Video: Levi, Google make smart clothes

Google is working with denim maker Levi Strauss to create ‘smart clothing’ allowing the wearer to interact with wearable devices like watches, regardless of how big their fingers and thumbs are.

The research has been carried out by a small Google research team, which specialise in niche projects, called Advanced Technology and Projects (ATAP).

The two companies have released a video explaining their special partnership, dubbed Project Jacquard, in honour of the Frenchman who invented a loom. Watch it below.

The core of the innovation is weaving conductive threads into the denim.

“We are enabling interactive textiles,” Emre Karagozler of ATAP said at a briefing presentation in Google’s annual developer conference.

Conductivity can be limited to just a certain part of the clothing item, or across entire cloth. It is flexible and washable.

In a demonstration, users can be seen controlling a computer screen by touching their clothes.
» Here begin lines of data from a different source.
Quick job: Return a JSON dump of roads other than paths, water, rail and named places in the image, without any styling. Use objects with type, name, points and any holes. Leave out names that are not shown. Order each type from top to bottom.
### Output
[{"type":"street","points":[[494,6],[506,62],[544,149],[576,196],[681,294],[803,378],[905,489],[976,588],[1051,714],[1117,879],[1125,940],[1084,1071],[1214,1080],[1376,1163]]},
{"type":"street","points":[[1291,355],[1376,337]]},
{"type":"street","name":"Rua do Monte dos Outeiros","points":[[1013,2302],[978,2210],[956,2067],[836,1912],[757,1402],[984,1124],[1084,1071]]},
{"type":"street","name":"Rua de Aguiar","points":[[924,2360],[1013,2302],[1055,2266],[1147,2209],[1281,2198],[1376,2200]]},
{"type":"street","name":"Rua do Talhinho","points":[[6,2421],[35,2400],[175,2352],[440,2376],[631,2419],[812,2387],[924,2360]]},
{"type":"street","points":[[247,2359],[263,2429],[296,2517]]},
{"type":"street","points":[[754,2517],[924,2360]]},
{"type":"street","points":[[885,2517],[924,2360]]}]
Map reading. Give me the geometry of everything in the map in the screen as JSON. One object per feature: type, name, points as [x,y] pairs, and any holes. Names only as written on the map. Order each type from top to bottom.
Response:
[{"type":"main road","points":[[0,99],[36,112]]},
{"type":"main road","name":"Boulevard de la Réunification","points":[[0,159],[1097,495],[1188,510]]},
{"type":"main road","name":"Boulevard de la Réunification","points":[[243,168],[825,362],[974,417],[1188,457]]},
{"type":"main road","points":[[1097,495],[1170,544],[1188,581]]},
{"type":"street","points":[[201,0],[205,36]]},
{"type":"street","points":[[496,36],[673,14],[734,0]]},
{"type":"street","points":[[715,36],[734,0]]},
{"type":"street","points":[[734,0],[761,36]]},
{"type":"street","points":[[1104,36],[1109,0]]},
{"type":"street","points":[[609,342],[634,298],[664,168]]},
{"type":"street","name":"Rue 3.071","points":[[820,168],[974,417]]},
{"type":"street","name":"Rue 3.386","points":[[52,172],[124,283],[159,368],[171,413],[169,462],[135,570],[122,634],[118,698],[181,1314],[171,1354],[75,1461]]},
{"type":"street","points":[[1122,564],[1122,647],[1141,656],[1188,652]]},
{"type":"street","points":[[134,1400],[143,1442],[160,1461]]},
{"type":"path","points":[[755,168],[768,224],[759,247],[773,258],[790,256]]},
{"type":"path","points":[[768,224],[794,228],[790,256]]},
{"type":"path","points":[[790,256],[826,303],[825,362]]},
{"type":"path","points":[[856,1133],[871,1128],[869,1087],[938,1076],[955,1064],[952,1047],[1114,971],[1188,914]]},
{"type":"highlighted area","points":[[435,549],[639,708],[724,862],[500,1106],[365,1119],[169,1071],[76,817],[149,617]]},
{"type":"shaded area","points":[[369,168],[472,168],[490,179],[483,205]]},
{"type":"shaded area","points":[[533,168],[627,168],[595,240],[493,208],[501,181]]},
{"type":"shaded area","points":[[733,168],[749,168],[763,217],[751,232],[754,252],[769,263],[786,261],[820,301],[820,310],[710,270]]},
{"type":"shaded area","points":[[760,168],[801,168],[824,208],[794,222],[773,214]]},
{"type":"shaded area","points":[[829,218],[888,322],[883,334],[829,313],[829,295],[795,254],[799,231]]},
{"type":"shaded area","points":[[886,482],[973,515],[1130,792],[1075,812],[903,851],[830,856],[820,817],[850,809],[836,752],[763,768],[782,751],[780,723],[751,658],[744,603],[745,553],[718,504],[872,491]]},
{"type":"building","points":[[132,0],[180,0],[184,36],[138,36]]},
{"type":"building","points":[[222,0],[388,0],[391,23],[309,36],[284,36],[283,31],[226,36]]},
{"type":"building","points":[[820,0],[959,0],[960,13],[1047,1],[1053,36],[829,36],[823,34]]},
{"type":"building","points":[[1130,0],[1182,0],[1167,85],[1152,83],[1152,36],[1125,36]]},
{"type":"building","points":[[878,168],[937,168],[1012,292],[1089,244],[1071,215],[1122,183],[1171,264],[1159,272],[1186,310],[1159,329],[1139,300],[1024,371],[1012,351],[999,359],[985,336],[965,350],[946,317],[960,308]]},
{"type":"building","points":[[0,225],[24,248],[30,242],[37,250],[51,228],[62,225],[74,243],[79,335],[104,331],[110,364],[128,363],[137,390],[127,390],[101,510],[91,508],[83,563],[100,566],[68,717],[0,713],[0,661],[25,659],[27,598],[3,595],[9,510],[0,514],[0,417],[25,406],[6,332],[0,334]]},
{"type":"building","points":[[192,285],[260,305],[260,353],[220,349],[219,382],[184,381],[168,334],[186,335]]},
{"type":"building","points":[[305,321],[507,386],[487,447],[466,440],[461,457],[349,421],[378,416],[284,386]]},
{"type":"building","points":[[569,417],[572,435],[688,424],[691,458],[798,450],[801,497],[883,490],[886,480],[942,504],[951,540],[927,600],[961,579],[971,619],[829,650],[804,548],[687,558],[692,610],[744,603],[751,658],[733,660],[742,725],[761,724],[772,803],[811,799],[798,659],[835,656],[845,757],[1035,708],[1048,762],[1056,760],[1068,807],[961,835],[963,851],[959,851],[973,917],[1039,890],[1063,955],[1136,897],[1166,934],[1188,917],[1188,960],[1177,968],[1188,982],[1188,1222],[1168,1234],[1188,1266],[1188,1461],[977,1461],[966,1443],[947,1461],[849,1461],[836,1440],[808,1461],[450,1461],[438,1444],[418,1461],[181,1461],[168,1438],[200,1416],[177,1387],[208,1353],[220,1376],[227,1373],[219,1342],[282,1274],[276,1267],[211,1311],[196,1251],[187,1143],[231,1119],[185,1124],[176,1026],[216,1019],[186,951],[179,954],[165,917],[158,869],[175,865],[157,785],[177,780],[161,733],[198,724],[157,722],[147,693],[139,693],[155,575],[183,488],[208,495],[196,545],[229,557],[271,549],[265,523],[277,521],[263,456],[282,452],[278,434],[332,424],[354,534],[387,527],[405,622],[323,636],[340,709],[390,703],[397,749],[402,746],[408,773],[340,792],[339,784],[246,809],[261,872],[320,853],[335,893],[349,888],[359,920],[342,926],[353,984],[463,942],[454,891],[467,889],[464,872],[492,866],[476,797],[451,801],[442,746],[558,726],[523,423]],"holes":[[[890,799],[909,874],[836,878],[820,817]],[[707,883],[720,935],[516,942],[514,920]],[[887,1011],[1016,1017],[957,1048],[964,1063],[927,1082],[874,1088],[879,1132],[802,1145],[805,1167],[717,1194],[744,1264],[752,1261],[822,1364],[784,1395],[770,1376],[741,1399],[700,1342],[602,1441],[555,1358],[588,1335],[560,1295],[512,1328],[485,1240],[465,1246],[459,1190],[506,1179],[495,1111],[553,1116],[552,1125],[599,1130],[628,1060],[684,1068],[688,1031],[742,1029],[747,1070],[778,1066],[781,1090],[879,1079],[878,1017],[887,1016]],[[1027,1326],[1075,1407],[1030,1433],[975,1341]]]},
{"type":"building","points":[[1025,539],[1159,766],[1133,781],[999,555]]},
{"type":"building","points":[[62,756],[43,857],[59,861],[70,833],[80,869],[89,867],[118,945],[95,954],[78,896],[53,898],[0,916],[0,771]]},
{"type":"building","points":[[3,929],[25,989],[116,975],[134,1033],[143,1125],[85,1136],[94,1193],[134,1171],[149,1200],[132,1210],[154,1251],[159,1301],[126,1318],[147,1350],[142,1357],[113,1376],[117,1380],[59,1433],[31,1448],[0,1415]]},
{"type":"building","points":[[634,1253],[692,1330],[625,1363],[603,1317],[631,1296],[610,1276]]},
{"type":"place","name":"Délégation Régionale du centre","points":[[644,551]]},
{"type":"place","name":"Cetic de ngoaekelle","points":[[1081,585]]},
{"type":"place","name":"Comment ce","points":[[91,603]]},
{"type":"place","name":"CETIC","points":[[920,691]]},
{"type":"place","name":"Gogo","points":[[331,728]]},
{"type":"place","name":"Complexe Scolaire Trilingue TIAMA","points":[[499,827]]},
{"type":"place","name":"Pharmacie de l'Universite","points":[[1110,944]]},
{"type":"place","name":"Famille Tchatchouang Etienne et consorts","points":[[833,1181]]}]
Google says Project Jacquard makes it possible to weave touch and gesture interactivity into any textile using standard, industrial looms.

Anything involving fabric, from suits or dresses to furniture or carpet, could potentially have computer touch-pad style control capabilities woven.

“Conductive yarn is connected to tiny circuits, no bigger than jacket buttons, with miniaturised electronics that can use algorithms to recognise touches or swipes,” the ATAP team said.